La experimentación del rechazo y el temor de provocarlo en cada hombre que arriba a Lemnos producen en Filoctetes el miedo de permanecer eternamente aislado, al pensar que nadie querrá llevarlo de regreso a su hogar. Es por eso que en el momento en que ocurre el primer acceso de la enfermedad su reacción inmediata es el intento de callar y no emitir ninguna palabra, a fin de que las características de su λέγειν no hagan desistir a Neoptólemo del propósito de llevarlo en su barco:

ΝΕ. Τί δή ποθ᾿ ὦδ᾿ἐξ οῦδενὸς λόγου σιωπᾷς… ΦΙ. ᾆ, ᾆ, ᾆ, ᾆ (730-732) […] ΦΙ. κοὐ δυνήσομαι κακὸν κρύψαι παρ᾿ ὑμῖν… Ne. ¿Por qué callas así, sin palabra alguna…? Fi. Ah, ah, ah, ah.

[…]

Fi. Y no podré ocultar el mal ante vosotros.

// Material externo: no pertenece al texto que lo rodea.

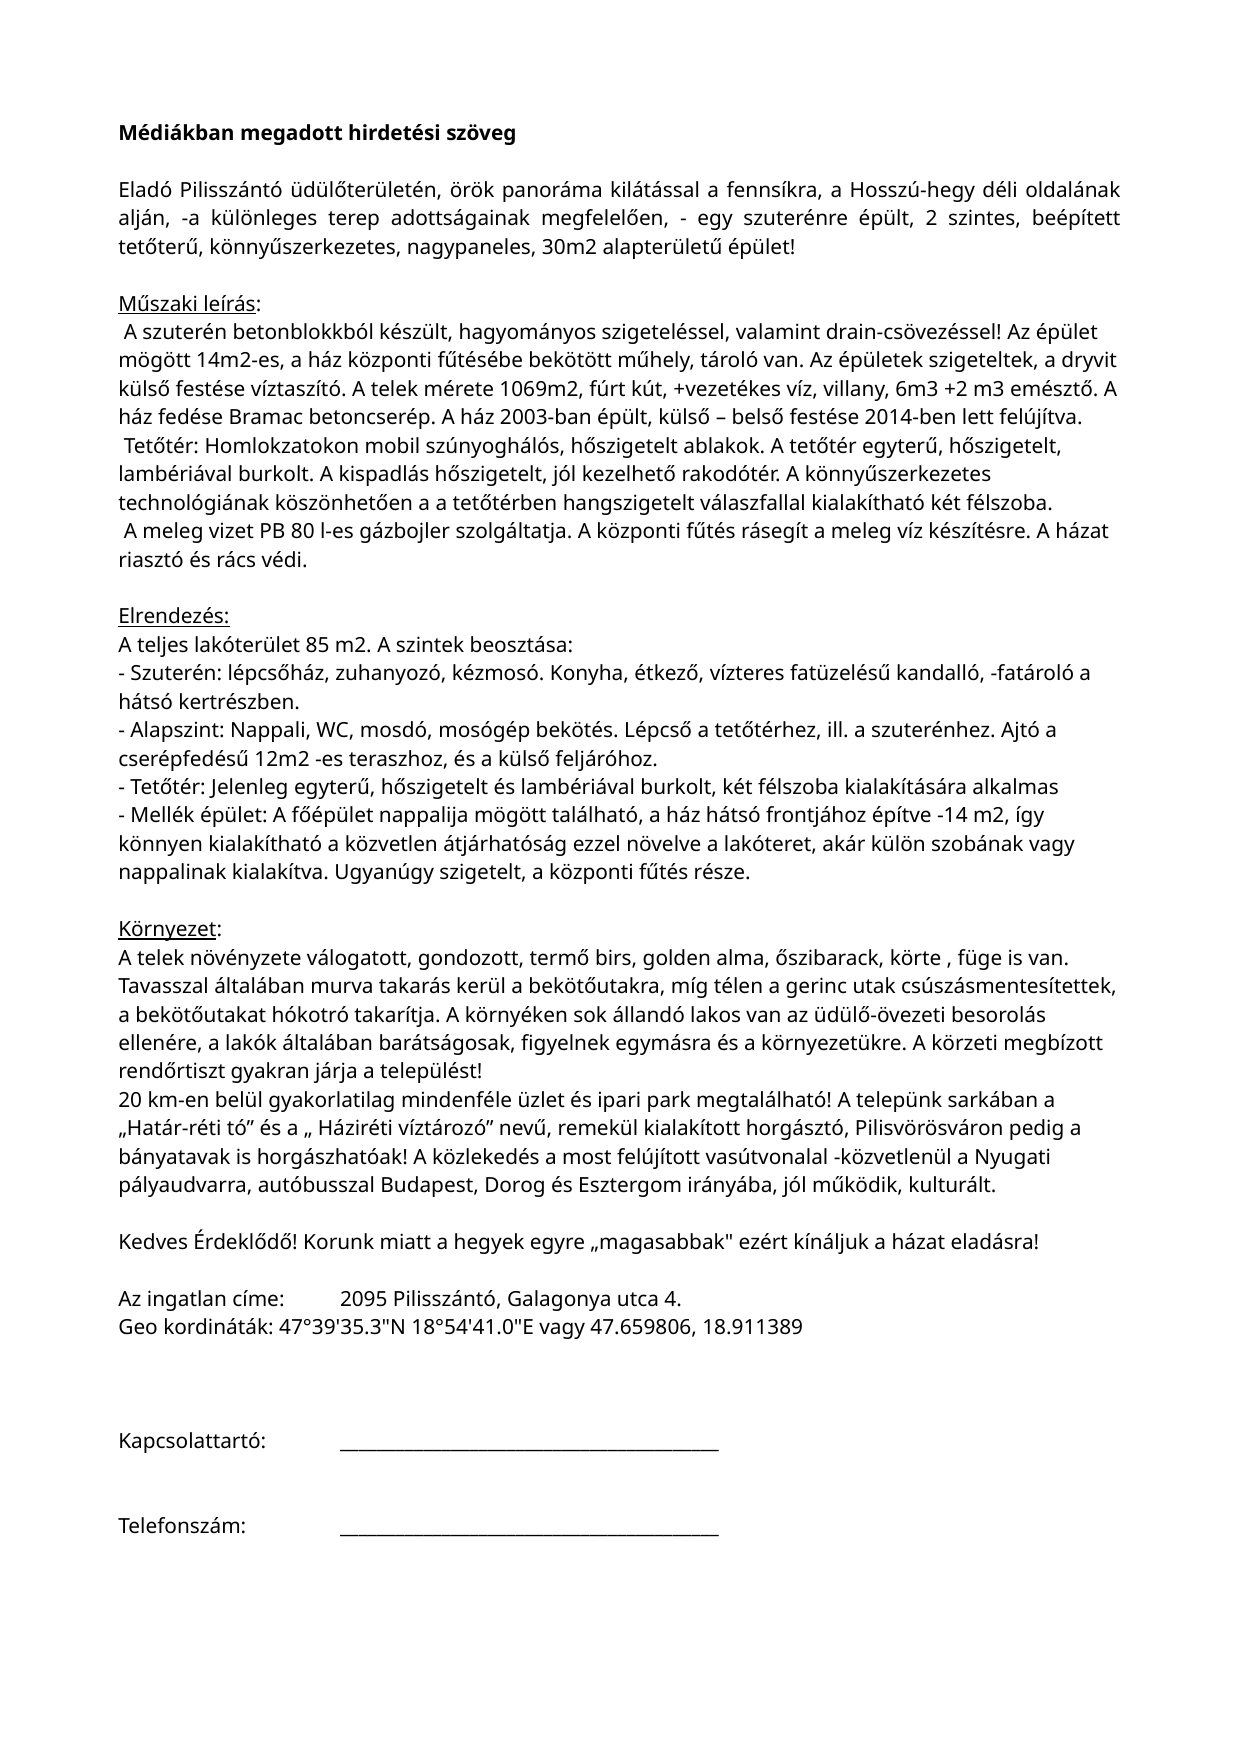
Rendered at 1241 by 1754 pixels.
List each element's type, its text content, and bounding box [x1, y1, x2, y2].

text Az ingatlan címe: 2095 Pilisszántó, Galagonya utca 4. [118, 1284, 1122, 1312]
text Eladó Pilisszántó üdülőterületén, örök panoráma kilátással a fennsíkra, a Hosszú-hegy déli oldalának alján, -a különleges terep adottságainak megfelelően, - egy szuterénre épült, 2 szintes, beépített tetőterű, könnyűszerkezetes, nagypaneles, 30m2 alapterületű épület! [118, 175, 1122, 260]
text Geo kordináták: 47°39'35.3"N 18°54'41.0"E vagy 47.659806, 18.911389 [118, 1312, 1122, 1341]
text Telefonszám: _________________________________________ [118, 1512, 1122, 1540]
text Kapcsolattartó: _________________________________________ [118, 1426, 1122, 1455]
text - Mellék épület: A főépület nappalija mögött található, a ház hátsó frontjához építve -14 m2, így könnyen kialakítható a közvetlen átjárhatóság ezzel növelve a lakóteret, akár külön szobának vagy nappalinak kialakítva. Ugyanúgy szigetelt, a központi fűtés része. [118, 801, 1122, 886]
text Kedves Érdeklődő! Korunk miatt a hegyek egyre „magasabbak" ezért kínáljuk a házat eladásra! [118, 1199, 1122, 1256]
text Környezet: A telek növényzete válogatott, gondozott, termő birs, golden alma, őszibarack, körte , füge is van. Tavasszal általában murva takarás kerül a bekötőutakra, míg télen a gerinc utak csúszásmentesítettek, a bekötőutakat hókotró takarítja. A környéken sok állandó lakos van az üdülő-övezeti besorolás ellenére, a lakók általában barátságosak, figyelnek egymásra és a környezetükre. A körzeti megbízott rendőrtiszt gyakran járja a települést! [118, 886, 1122, 1085]
text Elrendezés: A teljes lakóterület 85 m2. A szintek beosztása: - Szuterén: lépcsőház, zuhanyozó, kézmosó. Konyha, étkező, vízteres fatüzelésű kandalló, -fatároló a hátsó kertrészben. - Alapszint: Nappali, WC, mosdó, mosógép bekötés. Lépcső a tetőtérhez, ill. a szuterénhez. Ajtó a cserépfedésű 12m2 -es teraszhoz, és a külső feljáróhoz. - Tetőtér: Jelenleg egyterű, hőszigetelt és lambériával burkolt, két félszoba kialakítására alkalmas [118, 602, 1122, 801]
text Műszaki leírás: A szuterén betonblokkból készült, hagyományos szigeteléssel, valamint drain-csövezéssel! Az épület mögött 14m2-es, a ház központi fűtésébe bekötött műhely, tároló van. Az épületek szigeteltek, a dryvit külső festése víztaszító. A telek mérete 1069m2, fúrt kút, +vezetékes víz, villany, 6m3 +2 m3 emésztő. A ház fedése Bramac betoncserép. A ház 2003-ban épült, külső – belső festése 2014-ben lett felújítva. Tetőtér: Homlokzatokon mobil szúnyoghálós, hőszigetelt ablakok. A tetőtér egyterű, hőszigetelt, lambériával burkolt. A kispadlás hőszigetelt, jól kezelhető rakodótér. A könnyűszerkezetes technológiának köszönhetően a a tetőtérben hangszigetelt válaszfallal kialakítható két félszoba. A meleg vizet PB 80 l-es gázbojler szolgáltatja. A központi fűtés rásegít a meleg víz készítésre. A házat riasztó és rács védi. [118, 289, 1122, 602]
text Médiákban megadott hirdetési szöveg [118, 118, 1122, 147]
text 20 km-en belül gyakorlatilag mindenféle üzlet és ipari park megtalálható! A telepünk sarkában a „Határ-réti tó” és a „ Háziréti víztározó” nevű, remekül kialakított horgásztó, Pilisvörösváron pedig a bányatavak is horgászhatóak! A közlekedés a most felújított vasútvonalal -közvetlenül a Nyugati pályaudvarra, autóbusszal Budapest, Dorog és Esztergom irányába, jól működik, kulturált. [118, 1085, 1122, 1199]
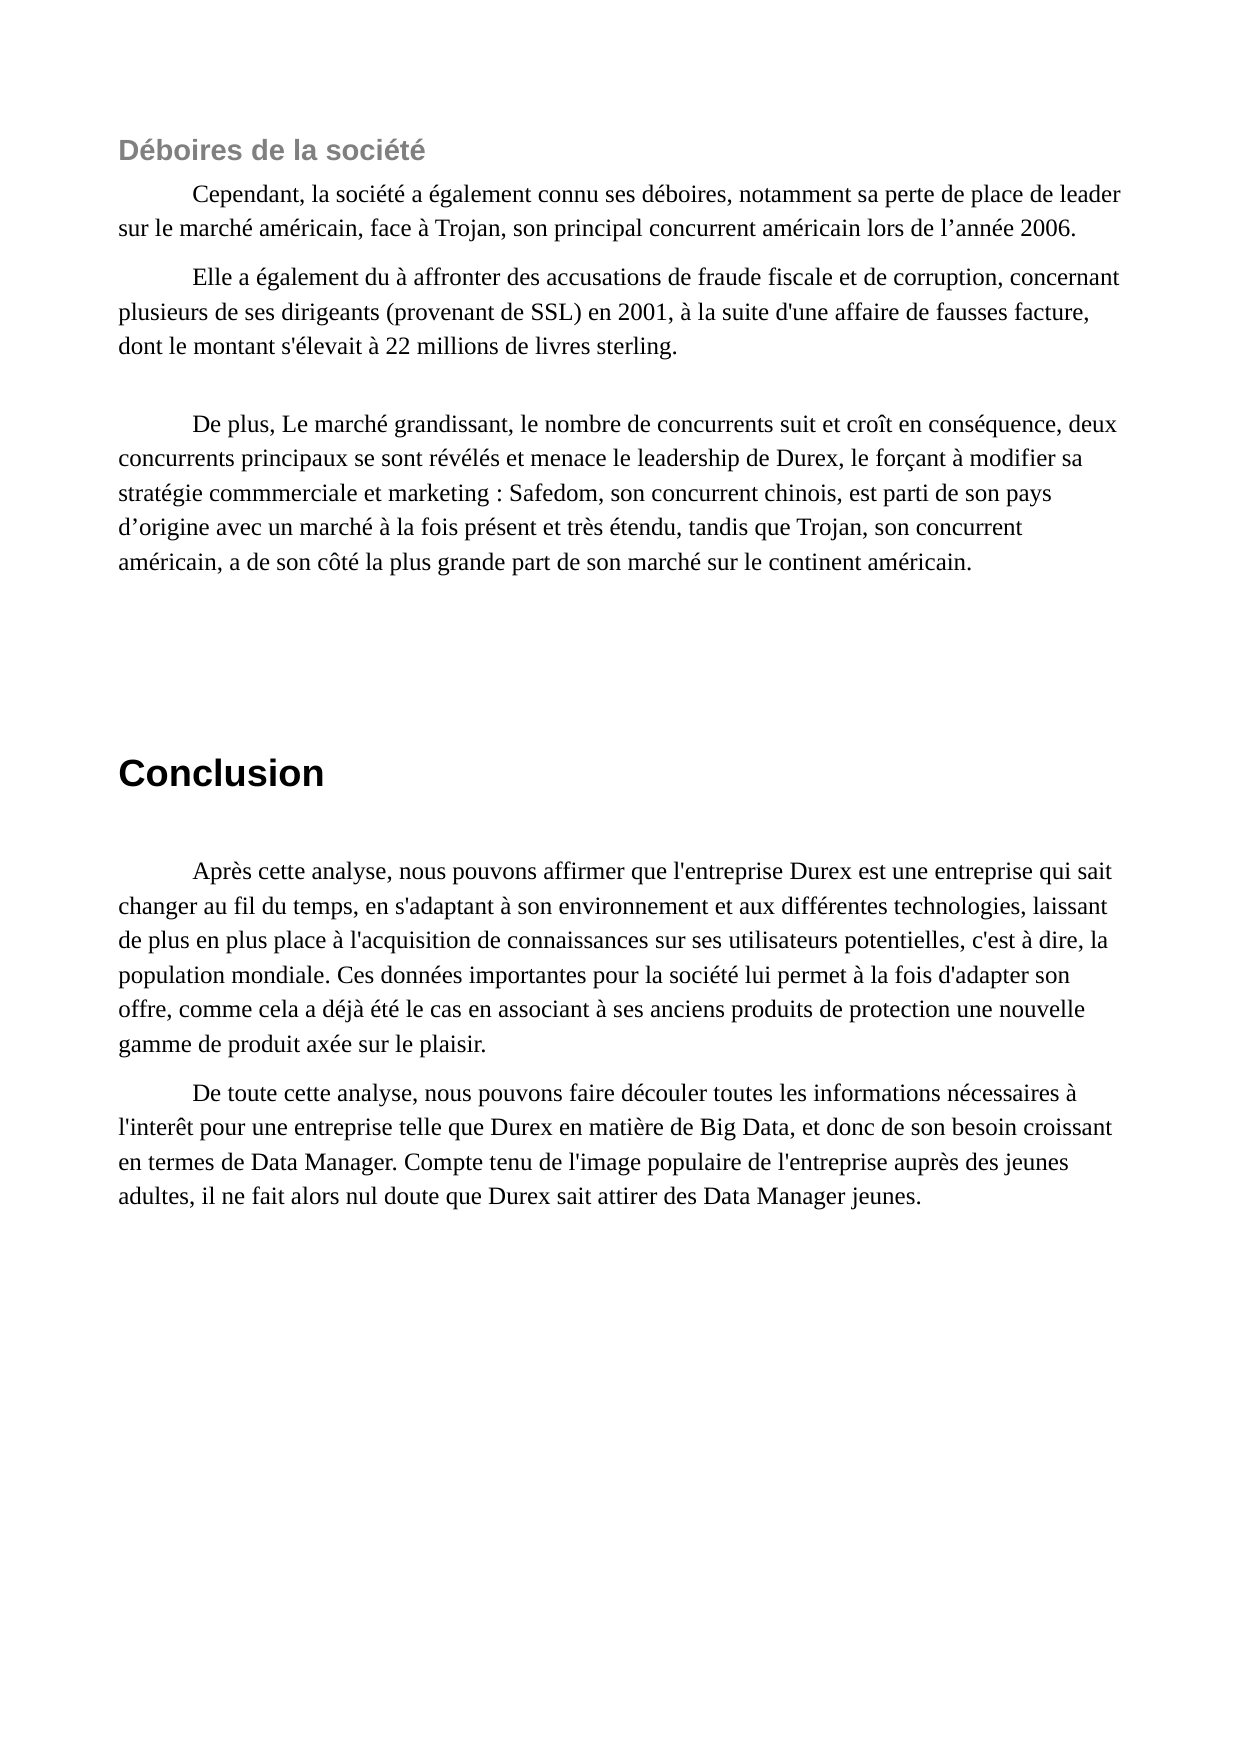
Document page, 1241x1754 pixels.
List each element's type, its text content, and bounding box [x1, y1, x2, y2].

Sin embargo, una de las paradojas del λόγος humano que Sófocles explora y revela en esta obra a partir de la enfermedad y el aislamiento del héroe es su cualidad de resultar más comunicable y efectivo cuanto menos elaborado y sofisticado sea, pues la perfecta retórica de Odiseo termina por defraudar su propio objetivo y arruina los lazos de comunicación entre los hombres. En cambio, el silencio de Filoctetes y, luego, sus gritos y sonidos inarticulados hacen conocer a Neoptólemo la terrible realidad en que vive y son, en realidad, los que lo convencen ya no superficialmente de que todo objetivo, cuando implica para su consecución la voluntad de otra persona, resulta

alcanzable en los términos de una comunicación sincera, sin las desigualdades de poder contenidas en un λέγειν δόλιον. A partir del instante en que el hijo de Aquiles toma conciencia del mal y las consecuencias a que puede conducir el uso del λέγειν odiseico, empieza a construir otro tipo lenguaje y encuentra que el único modo de restablecer la confianza -aunque con ello no logre persuadir a su compañero de reintegrarse al ejército- es efectuando un ἔργον determinado que, en este caso, consiste en la devolución del arco. La πειθώ requerida por los dioses, que busca conseguir del otro una adhesión voluntaria, se vuelve, finalmente, inaccesible desde el momento en que se extreman las posibilidades del λόγος para escindirlo totalmente del verdadero ἔργον. Al ponerse al descubierto que una expresión clara del λέγειν puede disimular las razones más profundas y verdaderas de la comunicación, su valor esencial se torna irrecuperable entre los hombres.